Many people are familiar with the Myers-Briggs personality typology. (If you are not, here’s an easy introduction to the concept.) My personality type, which has remained fairly consistent over 20+ years of periodic assessments is INFP – which stands for introverted, intuitive, feeling, and perceiving. INFPs often feel a bit odd, resulting in part from the fact that only roughly 1-4% of the adult population assesses as this type. My type has been described as “passionately concerned with personal growth and development”; we may present a “calm and serene face to the world, and can seem shy, even distant around others. But inside they’re anything but serene…”. And this: “The INFP needs to work on balancing their high ideals with the requirements of every day living. Without resolving this conflict, they will never be happy with themselves, and they may become confused and paralyzed about what to do with their lives.” (read one full description of the INFP here.)
Do I really need to ask those of you who know me whether any of this is ringing a bell? I have heard many variations on the comment “Is there ever a time when you aren’t thinking?”, most recently when my friend Molly said, “I just don’t think deeply about these things like you do. I’m more practical, and go right to how to fix it.” (I’m paraphrasing Molly, apologies if I didn’t get the tone right – she was complimenting me!)
INFPs are idealists, and among the four types of idealists, they are categorized as “healers”. The problem with being in relentless pursuit of personal growth and development is that the INFP’s gaze – I mean MY gaze – is so often turned inward that we forget it is our mission to help others heal. I forget that I am my best self when I am turning an empathetic and loving gaze outward, rather than the more frequent self-critical (and inward-directed) navel-gaze.
This discussion of my “type” is all prologue to the heart of what I want to share today.

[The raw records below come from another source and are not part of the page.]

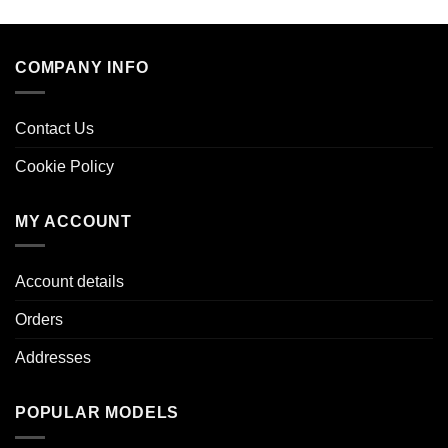
COMPANY INFO
Contact Us
Cookie Policy
MY ACCOUNT
Account details
Orders
Addresses
POPULAR MODELS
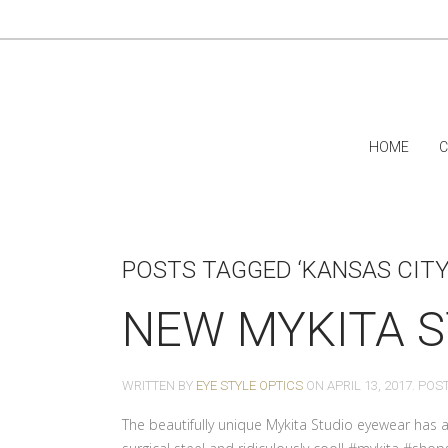
HOME
C
POSTS TAGGED ‘KANSAS CITY
NEW MYKITA S
WRITTEN BY
EYE STYLE OPTICS
ON
APRIL 13, 2017
. POS
The beautifully unique Mykita Studio eyewear has ar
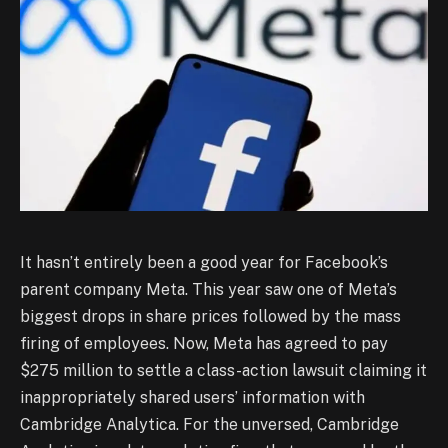
It hasn’t entirely been a good year for Facebook’s
parent company Meta. This year saw one of Meta’s
biggest drops in share prices followed by the mass
firing of employees. Now, Meta has agreed to pay
$275 million to settle a class-action lawsuit claiming it
inappropriately shared users’ information with
Cambridge Analytica. For the unversed, Cambridge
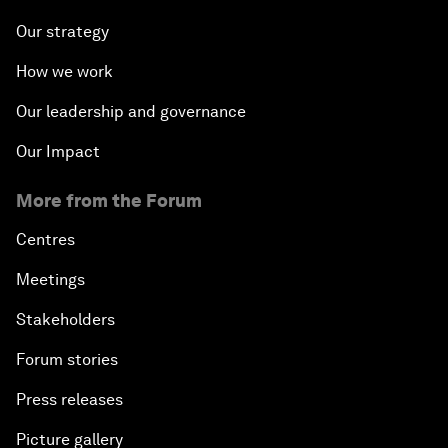
Our strategy
How we work
Our leadership and governance
Our Impact
More from the Forum
Centres
Meetings
Stakeholders
Forum stories
Press releases
Picture gallery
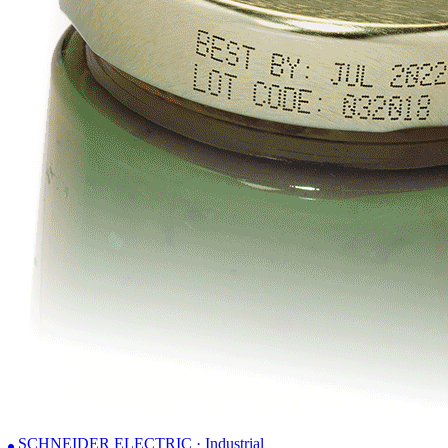
SCHNEIDER ELECTRIC · Industrial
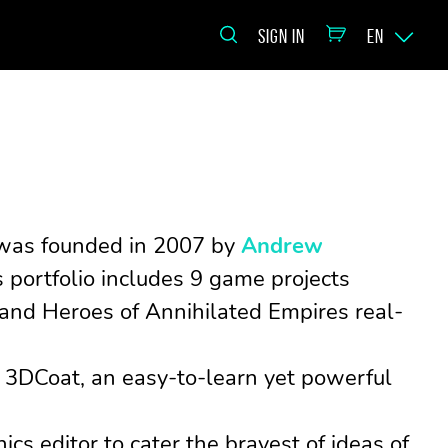
SIGN IN
EN
o was founded in 2007 by
Andrew
portfolio includes 9 game projects
 and Heroes of Annihilated Empires real-
3DCoat, an easy-to-learn yet powerful
cs editor to cater the bravest of ideas of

Two weeks ago I made what was intended to be a low-key trip back to Iowa to visit friends. I didn’t call everyone I know and make a bunch of advance plans for get-togethers. Instead, once in town I contacted people one at a time, setting up coffee or breakfast dates. These past months of major transition in my life have included so many great group activities, contrasted with long periods of aloneness, that I was craving deep conversation and one-on-one reconnections with dear friends.
As often as I have, in recent years, received exactly the thing I most needed, one would think I’d have learned to trust this life process. But I haven’t. It invariably surprises me each time. Throughout the weekend, my friends offered me the gift I most needed – the gift of their own questions, pain, struggles. The gift of saying (figuratively, not literally), “But enough about you, I’m ready to talk about me.” When friends trust us to take in their difficult emotions and return a commensurate depth of regard, to take their trust and return love in its place, it is an immeasurable grace. Denise Levertov expresses this so beautifully in her poem, “Gift”:
Just when you seem to yourself
nothing but a flimsy web
of questions, you are given
the questions of others to hold
in the emptiness of your hands,
songbird eggs that can still hatch
if you keep them warm,
butterflies opening and closing themselves
in your cupped palms, trusting you not to injure
their scintillant fur, their dust.
You are given the questions of others
as if they were answers
to all you ask. Yes, perhaps
this gift is your answer.
If there is a gift and a lesson in the beauty of my friends choosing to trust me with their questions, part of the lesson is this: that my deep questions and broken places are also a gift to share. Not my angst-y whining about “what am I going to do?”, but the truth that lies beneath that – the hurts and cracks that I rarely choose to share (it’s so much more convenient to pretend that the surface concerns are the real issues, isn’t it?).
Saturday, I did my best to offer that gift to another friend. I found it so incredibly hard – I put my sunglasses on in a dark coffee shop so I didn’t have to make eye-contact, for crying out loud. I did a horrible job of expressing what I was feeling, but my friend did a good job of listening. And he directly stated the action I need to practice: “You have to open up and make yourself vulnerable if you expect me to know what you’re feeling.” True words for all of us at those times when we feel lost or misunderstood.
I want to thank the people in my life who offer me the gift of their neediness, their hurts and their questions. I understand how difficult it is to see that as a gift you give rather than as a burden you drop on an “unsuspecting friend.” But I know it is a gift because of how much it means to receive it. This alone should be enough to remind us to pass the same gift on to others, though it often isn’t. Allowing ourselves to be vulnerable is not just a way of opening to our own growth and insight. It is also a way of helping those we love stretch their capacity for empathy and compassion, to take on the role of healer and give up (for a time) the incessant self-absorption endemic to our days.